Napasar is a town located in the Bikaner district in the Indian state of Rajasthan. 
It is also known as one of most holy place of Bikaner.

Napasar was established as a "co-city" by the contemporary King of the Bikaner state: Maharaja Bikaji and Napaji Sankhala. The city nearest to Napasar is Bikaner, which is only 29 kilometers away. The Napasar railway station is located near the town and connects to the  Bikaner-Rewari main line of NWR. The highway NH 11 is 12 kilometres outside of the town. Napasar is older than Bikaner.

The native language is Marwari.

Napasar is one of the largest Gram Panchayat of India. Napasar is also well known for being the birthplace of freedom fighter, social worker and their ex sarpanch Late Bajrang Lal Asopa, also known as Netaji. He worked for welfare of the village and his so-called "Fakira Fauz". After he died, a statue of him was placed in the main market and in the Gram Panchayat.

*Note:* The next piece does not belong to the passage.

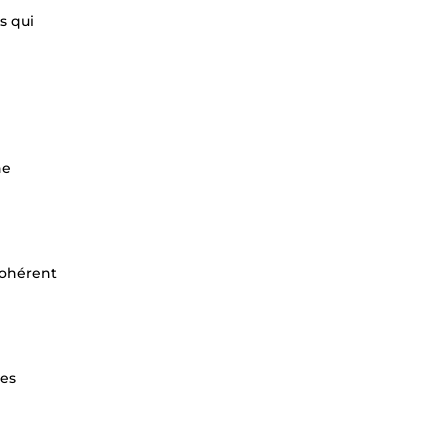
s qui
he
cohérent
les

Napasar has industries in manufacturing woolen shawls, cotton chaddars (robes), textiles, tiles, PVC, timber, food processing bhujia and papad, among other things. Their textile and cotton industries are growing fast. Many people in Napasar have jobs in agriculture or investment. Because of the large number of jobs in agriculture, the city is able to produce food for the local market.